ST. CLOUD, Fla. - Larisa Roderick admits she is an avid historian, but her passion for the past has made a difference in the present.
After years of exhaustive research, Roderick applied for and obtained 61 military headstones for veterans buried in Mt. Peace Cemetery in St. Cloud.
"Some of them have been waiting 100 years or more, forgotten in unmarked graves," Roderick said. "Now that they have headstones, they can be recognized for their service."
Sitting under a canopy of oaks, Roderick pointed out the differences in headstone style and recited the stories of the lives they represent.
"I'm the one who digs them up, so to speak," said Roderick, pausing for a moment to acknowledge the awkward turn of phrase. "I find the documentation that identifies them as veterans."
That documentation was necessary as part of the strict application process with the VA.
Roderick, a self-described "research nerd," started looking into Mt.

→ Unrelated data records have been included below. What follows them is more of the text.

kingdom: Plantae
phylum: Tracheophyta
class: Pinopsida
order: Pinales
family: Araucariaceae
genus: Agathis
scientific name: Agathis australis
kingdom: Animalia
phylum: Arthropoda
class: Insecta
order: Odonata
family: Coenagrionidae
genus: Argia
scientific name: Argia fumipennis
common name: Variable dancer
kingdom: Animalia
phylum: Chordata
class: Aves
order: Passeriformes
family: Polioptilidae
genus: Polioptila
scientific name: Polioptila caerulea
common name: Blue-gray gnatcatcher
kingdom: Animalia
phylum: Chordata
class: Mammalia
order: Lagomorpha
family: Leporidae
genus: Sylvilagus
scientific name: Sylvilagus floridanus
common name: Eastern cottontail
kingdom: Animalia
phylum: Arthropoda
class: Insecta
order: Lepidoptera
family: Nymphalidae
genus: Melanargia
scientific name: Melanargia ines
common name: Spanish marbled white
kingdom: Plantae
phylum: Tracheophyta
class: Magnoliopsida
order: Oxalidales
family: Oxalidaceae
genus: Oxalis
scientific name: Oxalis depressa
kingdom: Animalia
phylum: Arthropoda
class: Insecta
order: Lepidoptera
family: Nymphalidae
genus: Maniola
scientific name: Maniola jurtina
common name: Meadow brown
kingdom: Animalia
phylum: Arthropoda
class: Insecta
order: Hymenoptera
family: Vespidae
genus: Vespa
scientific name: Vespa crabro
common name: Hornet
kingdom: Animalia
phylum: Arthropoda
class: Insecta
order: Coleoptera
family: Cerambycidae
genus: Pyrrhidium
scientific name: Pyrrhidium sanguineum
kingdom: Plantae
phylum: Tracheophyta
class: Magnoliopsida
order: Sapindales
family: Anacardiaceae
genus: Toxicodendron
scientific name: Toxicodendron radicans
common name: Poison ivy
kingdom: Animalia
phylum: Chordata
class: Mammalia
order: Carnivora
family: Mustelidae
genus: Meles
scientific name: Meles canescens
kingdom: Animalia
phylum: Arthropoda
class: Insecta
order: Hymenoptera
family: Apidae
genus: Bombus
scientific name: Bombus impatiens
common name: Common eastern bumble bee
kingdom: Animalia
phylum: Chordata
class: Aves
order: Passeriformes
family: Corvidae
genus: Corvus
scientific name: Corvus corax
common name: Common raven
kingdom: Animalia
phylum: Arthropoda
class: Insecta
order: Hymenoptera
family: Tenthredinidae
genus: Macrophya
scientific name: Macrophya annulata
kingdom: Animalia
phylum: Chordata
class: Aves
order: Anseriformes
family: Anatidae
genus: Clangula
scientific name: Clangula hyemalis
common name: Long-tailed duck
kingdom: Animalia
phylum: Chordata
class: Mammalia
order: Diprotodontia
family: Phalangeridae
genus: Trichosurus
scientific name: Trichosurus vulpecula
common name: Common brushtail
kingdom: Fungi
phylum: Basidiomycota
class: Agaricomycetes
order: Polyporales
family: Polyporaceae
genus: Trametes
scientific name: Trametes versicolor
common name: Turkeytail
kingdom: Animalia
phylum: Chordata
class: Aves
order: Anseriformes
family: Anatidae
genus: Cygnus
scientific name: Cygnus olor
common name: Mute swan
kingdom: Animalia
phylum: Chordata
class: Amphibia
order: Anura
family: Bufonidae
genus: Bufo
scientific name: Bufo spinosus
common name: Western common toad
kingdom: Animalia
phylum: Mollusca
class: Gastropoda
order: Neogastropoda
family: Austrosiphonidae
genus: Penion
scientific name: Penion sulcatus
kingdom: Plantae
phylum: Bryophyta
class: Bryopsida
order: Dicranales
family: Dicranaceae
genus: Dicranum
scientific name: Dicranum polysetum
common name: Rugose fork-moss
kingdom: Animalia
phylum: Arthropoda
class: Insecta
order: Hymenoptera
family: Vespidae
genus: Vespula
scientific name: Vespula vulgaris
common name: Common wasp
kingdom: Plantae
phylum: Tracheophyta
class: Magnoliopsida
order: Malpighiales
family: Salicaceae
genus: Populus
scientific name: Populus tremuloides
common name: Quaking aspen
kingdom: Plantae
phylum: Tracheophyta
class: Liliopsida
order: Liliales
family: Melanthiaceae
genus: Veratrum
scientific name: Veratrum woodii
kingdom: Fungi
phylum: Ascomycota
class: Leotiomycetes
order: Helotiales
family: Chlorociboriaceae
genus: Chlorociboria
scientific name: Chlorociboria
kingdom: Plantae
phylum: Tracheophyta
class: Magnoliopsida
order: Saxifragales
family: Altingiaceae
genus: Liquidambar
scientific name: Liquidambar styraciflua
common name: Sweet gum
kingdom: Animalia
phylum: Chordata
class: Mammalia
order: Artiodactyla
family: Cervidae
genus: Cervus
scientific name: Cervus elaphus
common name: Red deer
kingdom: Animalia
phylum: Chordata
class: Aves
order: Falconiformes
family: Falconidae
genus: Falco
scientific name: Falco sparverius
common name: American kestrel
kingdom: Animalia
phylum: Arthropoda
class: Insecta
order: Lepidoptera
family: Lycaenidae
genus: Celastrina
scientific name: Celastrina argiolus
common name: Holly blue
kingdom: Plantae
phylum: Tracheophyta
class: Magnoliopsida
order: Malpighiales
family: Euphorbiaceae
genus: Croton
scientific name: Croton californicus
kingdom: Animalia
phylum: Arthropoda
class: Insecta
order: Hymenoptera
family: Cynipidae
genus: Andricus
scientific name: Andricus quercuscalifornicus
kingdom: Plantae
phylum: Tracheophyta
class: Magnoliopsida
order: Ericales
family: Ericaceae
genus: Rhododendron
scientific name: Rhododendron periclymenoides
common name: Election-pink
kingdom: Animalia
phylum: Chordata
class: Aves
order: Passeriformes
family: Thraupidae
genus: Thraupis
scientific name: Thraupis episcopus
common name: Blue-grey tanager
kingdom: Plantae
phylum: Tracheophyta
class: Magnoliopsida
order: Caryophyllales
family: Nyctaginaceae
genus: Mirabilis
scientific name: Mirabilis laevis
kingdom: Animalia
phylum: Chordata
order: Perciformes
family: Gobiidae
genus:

Peace Cemetery history 10 years ago as a favor to a city employee who was looking for more information on Civil War veterans buried there.
"What I saw was chaos. The list was incomplete. It had errors, and I can tolerate my life being upside down in many ways, but I want my spreadsheets neat and tidy," Roderick said with a smile.
The largest group of veterans here may come as a surprise. Four-hundred and twenty-seven Union veterans of the Civil War are buried on the grounds.
Mt. Peace Cemetery was established in 1910 ,shortly after St. Cloud was advertised as a destination for aging Union veterans.
"We're in what was a Union veterans' colony in the middle of a Confederate state," Roderick said.
Her research indicates Mt. Peace is one of the largest non-battlefield Union cemeteries south of the Mason-Dixon Line.
Roderick has also identified and applied for headstones for veterans from the Spanish-American War, World War I and World War II who are buried at Mt. Peace.
"St. Cloud has the nickname of Soldier City, and it is. It lives up to its name," Roderick said. "I'm the daughter, sister, widow and mother of veterans. Not a veteran myself, but I certainly understand the value of service."
Roderick said the challenge of solving a riddle drives her nearly as much as giving the veterans their due recognition.
"There are some veterans here on whom I've spent literally years trying to get to the bottom of it," she said.
Roderick said her project is nearly done. She thinks she's identified all the unmarked locations. Her findings can be found online at the St. Cloud Heritage Museum website.
"If there's any value to the research I do, it's that they're not forgotten any longer once these stories are brought to light," Roderick said.